WHAT YOU HAVE TO DO
Each line below from the one containing "shelving unit: present [665,297,882,659]" through the one containing "vase: present [519,171,566,232]" is to be given again exactly, and no line outside that span.

THE DATA
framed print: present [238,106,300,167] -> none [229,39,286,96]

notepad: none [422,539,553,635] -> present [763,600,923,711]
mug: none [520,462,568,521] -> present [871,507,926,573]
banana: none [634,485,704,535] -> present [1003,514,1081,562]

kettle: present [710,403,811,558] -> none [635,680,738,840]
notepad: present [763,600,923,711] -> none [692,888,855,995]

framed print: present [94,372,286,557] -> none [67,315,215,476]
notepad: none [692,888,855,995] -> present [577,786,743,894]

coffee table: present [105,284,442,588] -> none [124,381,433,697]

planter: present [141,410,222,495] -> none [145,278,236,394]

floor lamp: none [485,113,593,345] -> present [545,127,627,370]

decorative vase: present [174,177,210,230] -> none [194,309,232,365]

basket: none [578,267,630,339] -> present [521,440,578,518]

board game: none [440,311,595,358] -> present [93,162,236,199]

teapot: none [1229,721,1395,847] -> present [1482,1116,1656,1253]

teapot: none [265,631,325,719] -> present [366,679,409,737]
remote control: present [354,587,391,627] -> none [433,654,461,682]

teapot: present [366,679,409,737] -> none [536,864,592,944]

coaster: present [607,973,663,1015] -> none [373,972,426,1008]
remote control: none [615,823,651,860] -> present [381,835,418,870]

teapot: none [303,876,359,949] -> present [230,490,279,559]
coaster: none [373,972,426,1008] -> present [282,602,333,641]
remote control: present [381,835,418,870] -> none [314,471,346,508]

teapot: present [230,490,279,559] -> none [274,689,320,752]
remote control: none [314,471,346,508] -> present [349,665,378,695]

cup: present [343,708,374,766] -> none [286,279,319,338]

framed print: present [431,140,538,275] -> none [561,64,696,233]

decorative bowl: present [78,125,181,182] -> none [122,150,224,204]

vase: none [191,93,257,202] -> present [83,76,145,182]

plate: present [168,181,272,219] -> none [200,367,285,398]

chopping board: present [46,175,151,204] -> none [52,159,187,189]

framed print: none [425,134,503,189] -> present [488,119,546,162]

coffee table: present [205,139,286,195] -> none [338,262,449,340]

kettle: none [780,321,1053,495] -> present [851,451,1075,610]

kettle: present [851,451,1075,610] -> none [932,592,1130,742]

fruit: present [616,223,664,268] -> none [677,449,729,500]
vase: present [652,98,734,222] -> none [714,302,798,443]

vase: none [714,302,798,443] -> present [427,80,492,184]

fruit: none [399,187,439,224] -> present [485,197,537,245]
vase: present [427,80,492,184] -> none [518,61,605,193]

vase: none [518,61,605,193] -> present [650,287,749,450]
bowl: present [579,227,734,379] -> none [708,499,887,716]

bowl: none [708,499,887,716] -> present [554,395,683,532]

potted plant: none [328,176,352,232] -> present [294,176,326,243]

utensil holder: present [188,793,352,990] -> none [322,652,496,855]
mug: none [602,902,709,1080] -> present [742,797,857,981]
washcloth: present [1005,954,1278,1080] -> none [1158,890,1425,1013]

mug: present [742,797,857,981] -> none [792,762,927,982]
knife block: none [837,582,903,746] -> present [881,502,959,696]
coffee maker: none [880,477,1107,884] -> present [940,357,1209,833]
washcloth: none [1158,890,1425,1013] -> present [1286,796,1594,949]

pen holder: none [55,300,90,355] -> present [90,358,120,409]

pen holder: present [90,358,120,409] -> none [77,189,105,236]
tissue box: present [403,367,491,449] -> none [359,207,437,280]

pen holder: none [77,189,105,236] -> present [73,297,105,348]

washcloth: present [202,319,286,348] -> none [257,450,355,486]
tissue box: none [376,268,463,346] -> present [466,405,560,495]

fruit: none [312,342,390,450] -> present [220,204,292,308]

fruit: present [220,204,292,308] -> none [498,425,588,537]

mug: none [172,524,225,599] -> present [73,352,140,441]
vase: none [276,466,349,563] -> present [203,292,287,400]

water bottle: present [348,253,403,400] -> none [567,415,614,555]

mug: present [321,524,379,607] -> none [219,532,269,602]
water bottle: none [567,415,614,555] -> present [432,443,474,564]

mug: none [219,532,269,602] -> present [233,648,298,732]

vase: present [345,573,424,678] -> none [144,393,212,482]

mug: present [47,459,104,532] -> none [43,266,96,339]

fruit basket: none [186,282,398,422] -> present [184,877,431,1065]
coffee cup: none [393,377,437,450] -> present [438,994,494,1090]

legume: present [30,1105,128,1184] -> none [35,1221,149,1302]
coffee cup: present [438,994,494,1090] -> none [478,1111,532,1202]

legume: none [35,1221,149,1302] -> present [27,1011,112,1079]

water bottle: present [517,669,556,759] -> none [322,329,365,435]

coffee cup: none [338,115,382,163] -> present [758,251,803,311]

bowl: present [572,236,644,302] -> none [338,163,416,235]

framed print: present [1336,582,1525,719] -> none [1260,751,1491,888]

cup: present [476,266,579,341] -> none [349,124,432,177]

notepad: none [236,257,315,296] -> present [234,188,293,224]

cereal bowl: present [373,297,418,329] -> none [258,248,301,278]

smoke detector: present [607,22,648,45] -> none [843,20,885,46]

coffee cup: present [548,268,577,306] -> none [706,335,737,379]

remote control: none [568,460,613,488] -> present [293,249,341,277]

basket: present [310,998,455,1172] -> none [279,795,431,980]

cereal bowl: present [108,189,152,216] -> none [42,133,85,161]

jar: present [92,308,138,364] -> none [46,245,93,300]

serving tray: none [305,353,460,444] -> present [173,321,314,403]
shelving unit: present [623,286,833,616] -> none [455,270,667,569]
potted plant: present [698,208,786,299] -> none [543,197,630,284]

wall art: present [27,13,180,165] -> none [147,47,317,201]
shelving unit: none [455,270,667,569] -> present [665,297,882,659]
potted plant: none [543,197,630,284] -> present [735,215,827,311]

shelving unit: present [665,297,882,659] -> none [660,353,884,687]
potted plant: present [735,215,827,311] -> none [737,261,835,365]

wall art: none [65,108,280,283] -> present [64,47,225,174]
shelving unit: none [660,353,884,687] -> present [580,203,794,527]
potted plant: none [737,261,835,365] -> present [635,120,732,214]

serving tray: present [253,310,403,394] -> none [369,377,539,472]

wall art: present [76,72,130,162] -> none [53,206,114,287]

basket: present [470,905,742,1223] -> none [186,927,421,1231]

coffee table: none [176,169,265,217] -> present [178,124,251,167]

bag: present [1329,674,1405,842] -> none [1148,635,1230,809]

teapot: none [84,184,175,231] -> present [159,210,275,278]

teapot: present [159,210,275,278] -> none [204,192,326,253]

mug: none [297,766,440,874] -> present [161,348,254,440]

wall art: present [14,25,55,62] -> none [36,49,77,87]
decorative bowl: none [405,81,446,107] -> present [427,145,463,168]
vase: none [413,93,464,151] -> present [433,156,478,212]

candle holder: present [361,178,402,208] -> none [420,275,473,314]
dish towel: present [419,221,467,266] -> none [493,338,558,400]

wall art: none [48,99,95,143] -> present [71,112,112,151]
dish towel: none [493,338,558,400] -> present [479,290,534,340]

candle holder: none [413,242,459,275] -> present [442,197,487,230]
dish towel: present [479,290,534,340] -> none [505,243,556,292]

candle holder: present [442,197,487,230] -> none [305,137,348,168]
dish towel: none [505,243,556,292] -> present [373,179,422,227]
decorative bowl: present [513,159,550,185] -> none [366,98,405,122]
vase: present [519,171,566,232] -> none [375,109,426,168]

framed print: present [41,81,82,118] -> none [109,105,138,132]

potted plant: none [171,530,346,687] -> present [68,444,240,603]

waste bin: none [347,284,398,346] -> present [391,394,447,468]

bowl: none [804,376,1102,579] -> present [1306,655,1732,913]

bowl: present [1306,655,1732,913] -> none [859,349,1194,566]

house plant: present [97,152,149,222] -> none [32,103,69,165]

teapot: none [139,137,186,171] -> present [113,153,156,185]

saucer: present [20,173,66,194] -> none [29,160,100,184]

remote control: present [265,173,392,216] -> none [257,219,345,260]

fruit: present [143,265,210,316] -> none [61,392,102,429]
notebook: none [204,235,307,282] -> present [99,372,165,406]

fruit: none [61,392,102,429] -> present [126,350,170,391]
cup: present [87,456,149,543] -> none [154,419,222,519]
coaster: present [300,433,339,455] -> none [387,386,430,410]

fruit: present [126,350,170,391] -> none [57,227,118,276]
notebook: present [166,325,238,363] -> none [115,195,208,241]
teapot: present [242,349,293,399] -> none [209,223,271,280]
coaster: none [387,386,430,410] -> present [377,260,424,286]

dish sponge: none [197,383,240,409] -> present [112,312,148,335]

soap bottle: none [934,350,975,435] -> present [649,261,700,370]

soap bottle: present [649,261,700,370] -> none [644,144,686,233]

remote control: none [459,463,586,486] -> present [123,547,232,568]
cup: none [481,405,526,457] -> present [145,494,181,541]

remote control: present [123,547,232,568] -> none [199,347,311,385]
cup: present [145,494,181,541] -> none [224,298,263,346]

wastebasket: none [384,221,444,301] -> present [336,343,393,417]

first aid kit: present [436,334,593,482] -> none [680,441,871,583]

RESPONSE AREA
shelving unit: present [665,297,882,659] -> none [660,353,884,687]
potted plant: present [735,215,827,311] -> none [737,261,835,365]

wall art: none [65,108,280,283] -> present [64,47,225,174]
shelving unit: none [660,353,884,687] -> present [580,203,794,527]
potted plant: none [737,261,835,365] -> present [635,120,732,214]

serving tray: present [253,310,403,394] -> none [369,377,539,472]

wall art: present [76,72,130,162] -> none [53,206,114,287]

basket: present [470,905,742,1223] -> none [186,927,421,1231]

coffee table: none [176,169,265,217] -> present [178,124,251,167]

bag: present [1329,674,1405,842] -> none [1148,635,1230,809]

teapot: none [84,184,175,231] -> present [159,210,275,278]

teapot: present [159,210,275,278] -> none [204,192,326,253]

mug: none [297,766,440,874] -> present [161,348,254,440]

wall art: present [14,25,55,62] -> none [36,49,77,87]
decorative bowl: none [405,81,446,107] -> present [427,145,463,168]
vase: none [413,93,464,151] -> present [433,156,478,212]

candle holder: present [361,178,402,208] -> none [420,275,473,314]
dish towel: present [419,221,467,266] -> none [493,338,558,400]

wall art: none [48,99,95,143] -> present [71,112,112,151]
dish towel: none [493,338,558,400] -> present [479,290,534,340]

candle holder: none [413,242,459,275] -> present [442,197,487,230]
dish towel: present [479,290,534,340] -> none [505,243,556,292]

candle holder: present [442,197,487,230] -> none [305,137,348,168]
dish towel: none [505,243,556,292] -> present [373,179,422,227]
decorative bowl: present [513,159,550,185] -> none [366,98,405,122]
vase: present [519,171,566,232] -> none [375,109,426,168]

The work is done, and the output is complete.